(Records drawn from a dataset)
╭──
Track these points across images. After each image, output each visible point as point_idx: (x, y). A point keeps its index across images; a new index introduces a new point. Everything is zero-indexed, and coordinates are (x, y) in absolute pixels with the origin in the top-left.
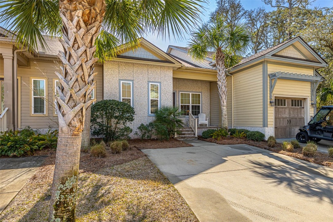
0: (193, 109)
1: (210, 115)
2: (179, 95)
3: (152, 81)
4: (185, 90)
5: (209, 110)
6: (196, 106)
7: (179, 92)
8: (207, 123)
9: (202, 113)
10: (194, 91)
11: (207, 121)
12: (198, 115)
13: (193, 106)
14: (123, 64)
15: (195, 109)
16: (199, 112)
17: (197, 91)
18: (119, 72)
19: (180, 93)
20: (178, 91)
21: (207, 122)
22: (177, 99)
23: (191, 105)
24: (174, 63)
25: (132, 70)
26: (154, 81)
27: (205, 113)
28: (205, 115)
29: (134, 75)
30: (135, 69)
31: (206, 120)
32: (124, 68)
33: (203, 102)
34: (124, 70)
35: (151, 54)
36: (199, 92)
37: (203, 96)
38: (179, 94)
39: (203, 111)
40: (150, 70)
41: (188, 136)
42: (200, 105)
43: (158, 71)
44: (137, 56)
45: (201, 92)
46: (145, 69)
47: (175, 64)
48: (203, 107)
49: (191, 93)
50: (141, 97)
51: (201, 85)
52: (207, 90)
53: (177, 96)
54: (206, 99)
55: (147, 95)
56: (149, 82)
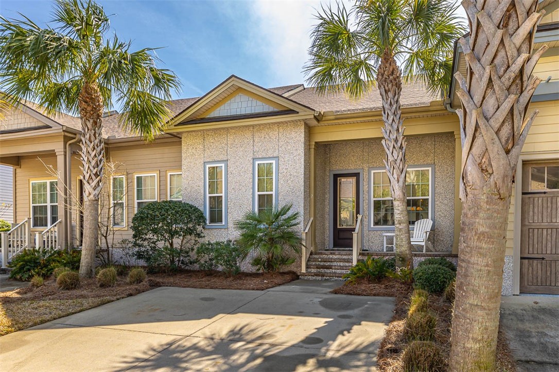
2: (369, 178)
3: (260, 157)
7: (370, 169)
14: (210, 134)
17: (422, 162)
18: (204, 150)
19: (373, 172)
20: (367, 169)
24: (298, 113)
25: (225, 142)
26: (265, 156)
29: (229, 149)
30: (231, 138)
32: (212, 141)
33: (439, 190)
34: (212, 144)
35: (259, 103)
38: (369, 175)
40: (257, 135)
41: (339, 271)
42: (430, 198)
43: (274, 134)
44: (233, 113)
45: (433, 165)
46: (248, 134)
47: (300, 114)
48: (436, 203)
50: (241, 191)
51: (433, 147)
52: (451, 158)
53: (365, 180)
54: (447, 181)
55: (252, 186)
56: (254, 160)
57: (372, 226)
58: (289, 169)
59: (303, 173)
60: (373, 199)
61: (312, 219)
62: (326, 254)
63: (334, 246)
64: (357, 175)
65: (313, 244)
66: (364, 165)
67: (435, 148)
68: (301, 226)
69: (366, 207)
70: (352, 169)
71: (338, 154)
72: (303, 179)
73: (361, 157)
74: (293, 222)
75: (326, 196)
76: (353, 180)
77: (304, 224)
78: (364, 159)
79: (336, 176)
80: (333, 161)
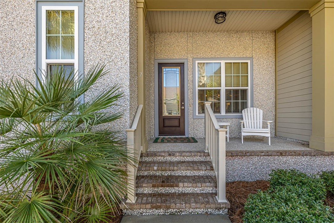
0: (228, 98)
1: (274, 111)
2: (194, 69)
4: (209, 55)
5: (273, 100)
6: (236, 91)
7: (194, 59)
8: (269, 135)
9: (252, 106)
10: (232, 55)
11: (268, 130)
12: (241, 112)
13: (228, 92)
15: (236, 98)
16: (244, 106)
17: (241, 55)
19: (197, 62)
20: (191, 59)
21: (267, 133)
22: (190, 77)
23: (223, 89)
27: (261, 107)
28: (259, 113)
31: (265, 126)
33: (256, 81)
36: (247, 58)
37: (255, 67)
38: (194, 65)
39: (256, 103)
42: (249, 88)
45: (251, 58)
48: (255, 93)
49: (223, 63)
50: (13, 57)
51: (251, 42)
52: (266, 53)
53: (190, 69)
54: (263, 73)
55: (35, 49)
56: (39, 3)
57: (197, 114)
58: (103, 23)
59: (128, 30)
60: (197, 88)
61: (141, 106)
62: (162, 156)
63: (161, 133)
64: (181, 65)
65: (143, 142)
66: (189, 55)
67: (252, 43)
68: (127, 117)
69: (190, 96)
70: (176, 58)
71: (163, 43)
72: (128, 40)
73: (185, 48)
74: (109, 111)
75: (151, 85)
76: (178, 69)
77: (131, 114)
78: (189, 49)
79: (161, 66)
80: (157, 49)
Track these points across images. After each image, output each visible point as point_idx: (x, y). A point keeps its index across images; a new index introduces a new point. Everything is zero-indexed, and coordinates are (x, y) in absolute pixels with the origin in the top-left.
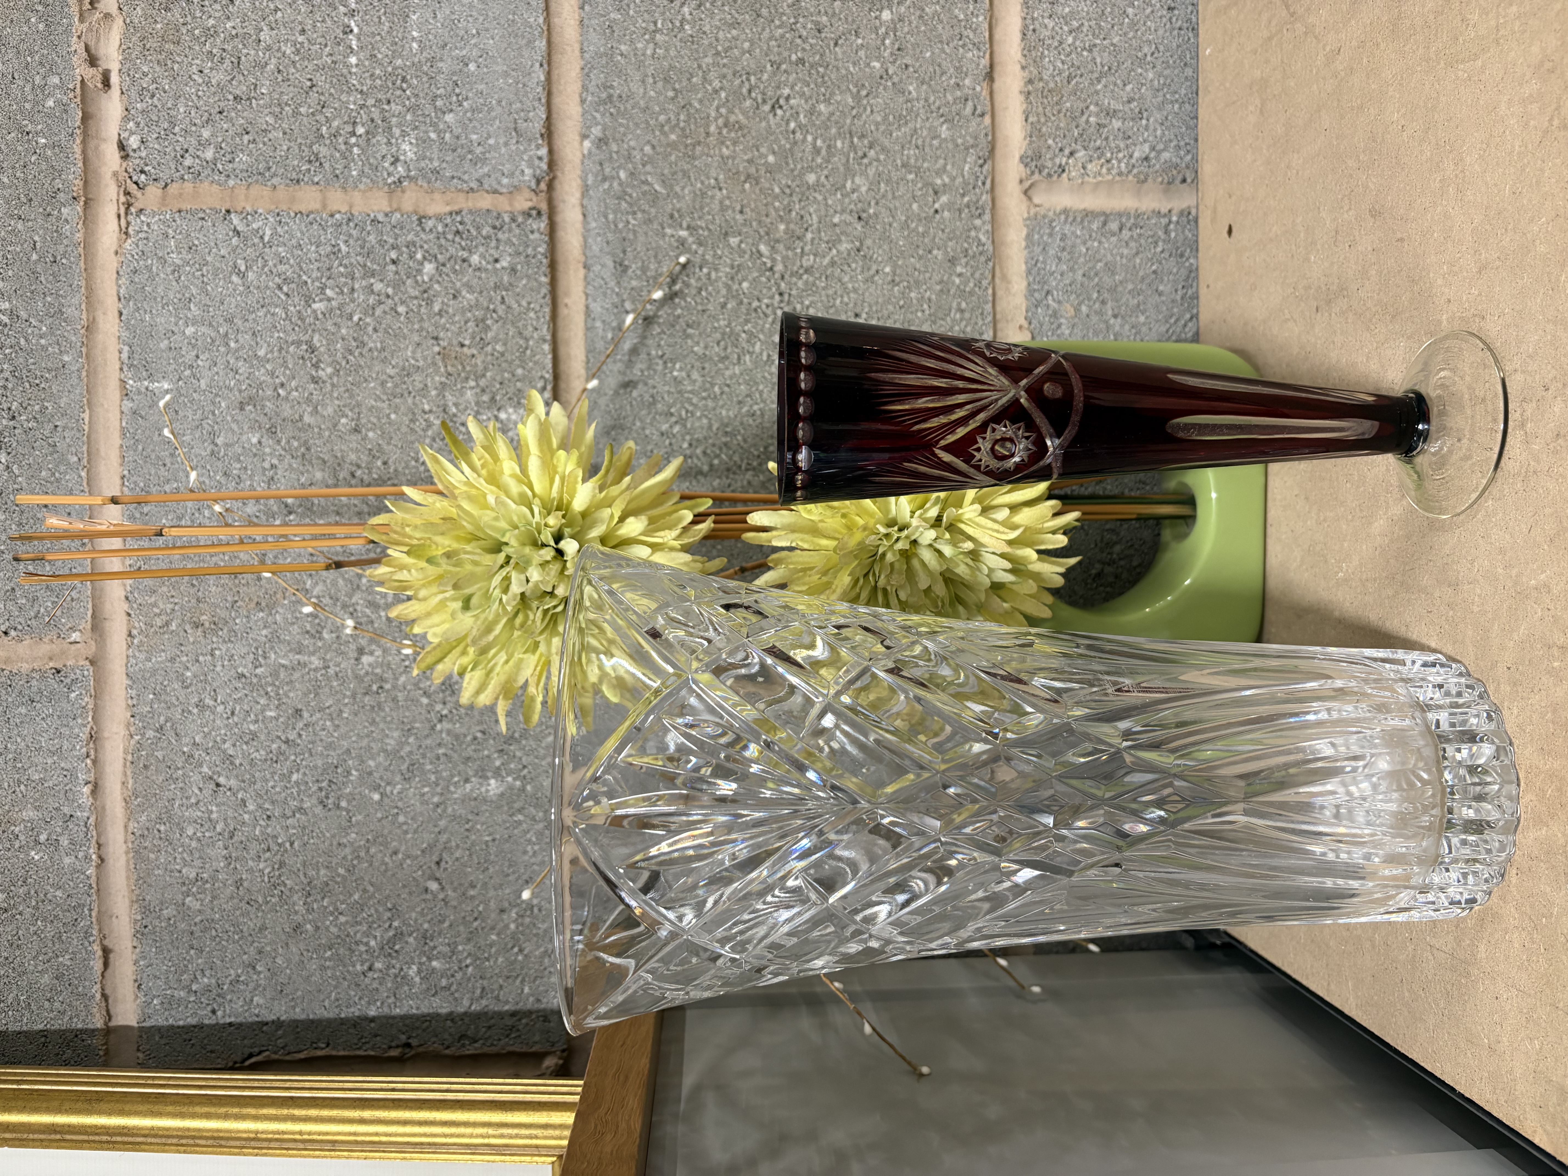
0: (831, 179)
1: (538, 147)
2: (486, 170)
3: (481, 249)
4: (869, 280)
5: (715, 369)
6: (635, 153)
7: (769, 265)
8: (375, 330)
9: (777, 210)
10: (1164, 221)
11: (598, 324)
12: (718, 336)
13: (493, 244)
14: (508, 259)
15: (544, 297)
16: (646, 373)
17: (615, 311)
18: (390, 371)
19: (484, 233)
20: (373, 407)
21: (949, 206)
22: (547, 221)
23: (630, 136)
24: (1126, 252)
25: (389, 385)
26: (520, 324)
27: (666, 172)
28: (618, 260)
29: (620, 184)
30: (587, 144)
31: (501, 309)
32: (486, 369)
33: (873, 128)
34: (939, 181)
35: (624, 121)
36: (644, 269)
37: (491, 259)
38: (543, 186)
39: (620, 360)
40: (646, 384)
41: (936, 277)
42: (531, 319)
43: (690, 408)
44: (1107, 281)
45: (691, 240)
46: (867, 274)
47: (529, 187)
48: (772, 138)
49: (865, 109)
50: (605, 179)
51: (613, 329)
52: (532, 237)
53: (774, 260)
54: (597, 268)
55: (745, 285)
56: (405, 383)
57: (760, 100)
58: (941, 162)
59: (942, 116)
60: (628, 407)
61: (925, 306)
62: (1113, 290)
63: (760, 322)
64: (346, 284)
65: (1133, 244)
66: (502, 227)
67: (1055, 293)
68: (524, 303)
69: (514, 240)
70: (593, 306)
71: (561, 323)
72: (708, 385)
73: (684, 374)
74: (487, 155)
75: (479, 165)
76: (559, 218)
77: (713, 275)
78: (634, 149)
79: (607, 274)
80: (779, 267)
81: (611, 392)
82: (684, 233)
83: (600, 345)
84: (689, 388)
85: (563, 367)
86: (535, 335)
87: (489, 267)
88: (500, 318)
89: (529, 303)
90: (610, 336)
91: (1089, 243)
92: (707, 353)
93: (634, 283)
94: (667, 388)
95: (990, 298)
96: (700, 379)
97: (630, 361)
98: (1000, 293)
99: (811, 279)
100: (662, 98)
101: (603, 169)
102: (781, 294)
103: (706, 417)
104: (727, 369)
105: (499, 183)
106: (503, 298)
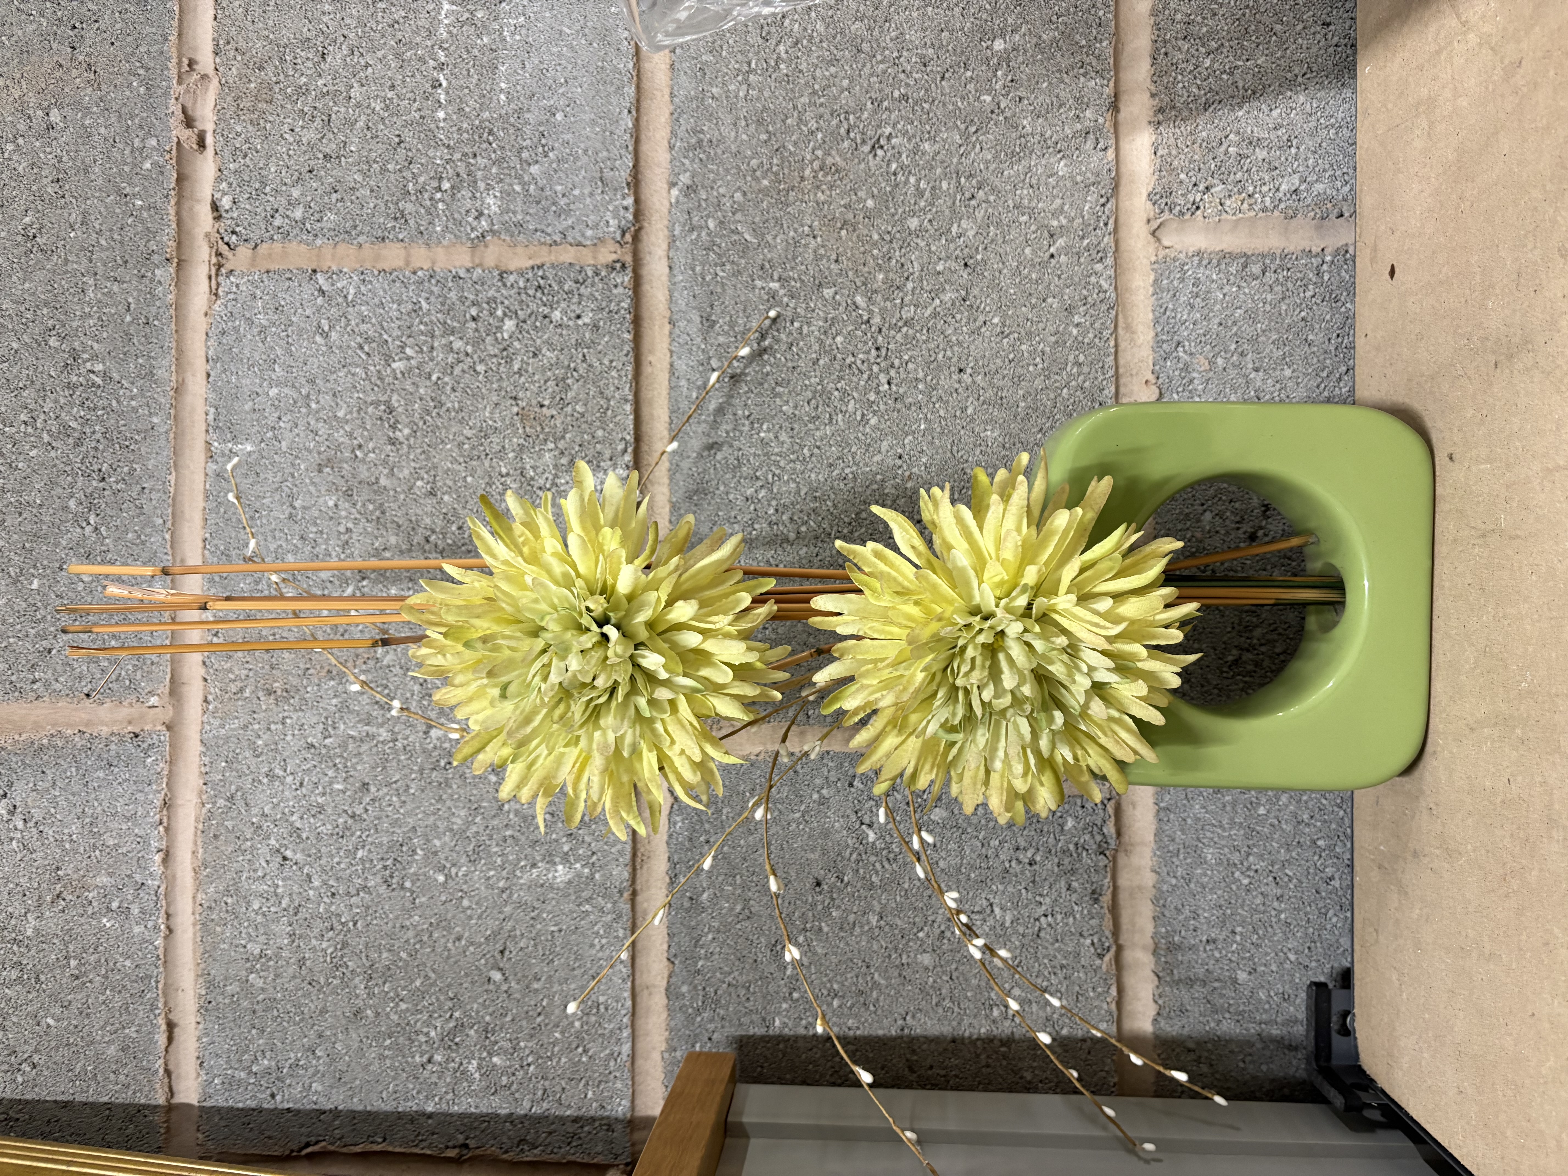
╰──
=== Assignment ===
Please output the data above exactly as given, omitting every picture.

=== Solution to this exercise ===
Track these points across images. After each image, output each visible point as point_idx: (x, y). A point keeps its index across images; a new index introduces a new point. Everything is zero-indexed, and coordinates are (x, y) in absolute pixels with the origin in the top-left.
0: (193, 109)
1: (210, 115)
2: (179, 95)
3: (152, 81)
4: (185, 90)
5: (209, 110)
6: (196, 106)
7: (179, 92)
8: (207, 123)
9: (202, 113)
10: (194, 91)
11: (207, 121)
12: (198, 115)
13: (193, 106)
14: (123, 64)
15: (195, 109)
16: (199, 112)
17: (197, 91)
18: (119, 72)
19: (180, 93)
20: (178, 91)
21: (207, 122)
22: (177, 99)
23: (191, 105)
24: (174, 63)
25: (132, 70)
26: (154, 81)
27: (205, 113)
28: (205, 115)
29: (134, 75)
30: (135, 69)
31: (206, 120)
32: (124, 68)
33: (203, 102)
34: (124, 70)
35: (151, 54)
36: (199, 92)
37: (203, 96)
38: (179, 94)
39: (203, 111)
40: (150, 70)
41: (188, 136)
42: (200, 105)
43: (158, 71)
44: (137, 56)
45: (201, 92)
46: (145, 69)
47: (175, 64)
48: (203, 107)
49: (191, 93)
50: (141, 97)
51: (201, 85)
52: (207, 90)
53: (177, 96)
54: (206, 99)
55: (147, 95)
56: (149, 82)
2: (369, 178)
3: (260, 157)
7: (370, 169)
14: (210, 134)
17: (422, 162)
18: (204, 150)
19: (373, 172)
20: (367, 169)
24: (298, 113)
25: (225, 142)
26: (265, 156)
29: (229, 149)
30: (231, 138)
32: (212, 141)
33: (439, 190)
34: (212, 144)
35: (259, 103)
38: (369, 175)
40: (257, 135)
41: (339, 271)
42: (430, 198)
43: (274, 134)
44: (233, 113)
45: (433, 165)
46: (248, 134)
47: (300, 114)
48: (436, 203)
50: (241, 191)
51: (433, 147)
52: (451, 158)
53: (365, 180)
54: (447, 181)
55: (252, 186)
56: (254, 160)
57: (372, 226)
58: (289, 169)
59: (303, 173)
60: (373, 199)
61: (312, 219)
62: (326, 254)
63: (334, 246)
64: (357, 175)
65: (313, 244)
66: (364, 165)
67: (435, 148)
68: (301, 226)
69: (366, 207)
70: (352, 169)
71: (338, 154)
72: (303, 179)
73: (361, 157)
74: (293, 222)
75: (326, 196)
76: (353, 180)
77: (304, 224)
78: (364, 159)
79: (336, 176)
80: (333, 161)
0: (228, 98)
1: (274, 111)
2: (194, 69)
4: (209, 55)
5: (273, 100)
6: (236, 91)
7: (194, 59)
8: (269, 135)
9: (252, 106)
10: (232, 55)
11: (268, 130)
12: (241, 112)
13: (228, 92)
15: (236, 98)
16: (244, 106)
17: (241, 55)
19: (197, 62)
20: (191, 59)
21: (267, 133)
22: (190, 77)
23: (223, 89)
27: (261, 107)
28: (259, 113)
31: (265, 126)
33: (256, 81)
36: (247, 58)
37: (255, 67)
38: (194, 65)
39: (256, 103)
42: (249, 88)
45: (251, 58)
48: (255, 93)
49: (223, 63)
50: (13, 57)
51: (251, 42)
52: (266, 53)
53: (190, 69)
54: (263, 73)
55: (35, 49)
56: (39, 3)
57: (197, 114)
58: (103, 23)
59: (128, 30)
60: (197, 88)
61: (141, 106)
62: (162, 156)
63: (161, 133)
64: (181, 65)
65: (143, 142)
66: (189, 55)
67: (252, 43)
68: (127, 117)
69: (190, 96)
70: (176, 58)
71: (163, 43)
72: (128, 40)
73: (185, 48)
74: (109, 111)
75: (151, 85)
76: (178, 69)
77: (131, 114)
78: (189, 49)
79: (161, 66)
80: (157, 49)
Track these points across images. After each image, output each visible point as point_idx: (x, y). A point keeps its index across images; a new index introduces a new point. Everything is zero-indexed, and coordinates are (x, y) in absolute pixels with the origin in the top-left.
0: (831, 179)
1: (538, 147)
2: (486, 170)
3: (481, 249)
4: (869, 280)
5: (715, 369)
6: (635, 153)
7: (769, 265)
8: (375, 330)
9: (777, 210)
10: (1164, 221)
11: (598, 324)
12: (718, 336)
13: (493, 244)
14: (508, 259)
15: (544, 297)
16: (646, 373)
17: (615, 311)
18: (390, 371)
19: (484, 233)
20: (373, 407)
21: (949, 206)
22: (547, 221)
23: (630, 136)
24: (1126, 252)
25: (389, 385)
26: (520, 324)
27: (666, 172)
28: (618, 260)
29: (620, 184)
30: (587, 144)
31: (501, 309)
32: (486, 369)
33: (873, 128)
34: (939, 181)
35: (624, 121)
36: (644, 269)
37: (491, 259)
38: (543, 186)
39: (620, 360)
40: (646, 384)
41: (936, 277)
42: (531, 319)
43: (690, 408)
44: (1107, 281)
45: (691, 240)
46: (867, 274)
47: (529, 187)
48: (772, 138)
49: (865, 109)
50: (605, 179)
51: (613, 329)
52: (532, 237)
53: (774, 260)
54: (597, 268)
55: (745, 285)
56: (405, 383)
57: (760, 100)
58: (941, 162)
59: (942, 116)
60: (628, 407)
61: (925, 306)
62: (1113, 290)
63: (760, 322)
64: (346, 284)
65: (1133, 244)
66: (502, 227)
67: (1055, 293)
68: (524, 303)
69: (514, 240)
70: (593, 306)
71: (561, 323)
72: (708, 385)
73: (684, 374)
74: (487, 155)
75: (479, 165)
76: (559, 218)
77: (713, 275)
78: (634, 149)
79: (607, 274)
80: (779, 267)
81: (611, 392)
82: (684, 233)
83: (600, 345)
84: (689, 388)
85: (563, 367)
86: (535, 335)
87: (489, 267)
88: (500, 318)
89: (529, 303)
90: (610, 336)
91: (1089, 243)
92: (707, 353)
93: (634, 283)
94: (667, 388)
95: (990, 298)
96: (700, 379)
97: (630, 361)
98: (1000, 293)
99: (811, 279)
100: (662, 98)
101: (603, 169)
102: (781, 294)
103: (706, 417)
104: (727, 369)
105: (499, 183)
106: (503, 298)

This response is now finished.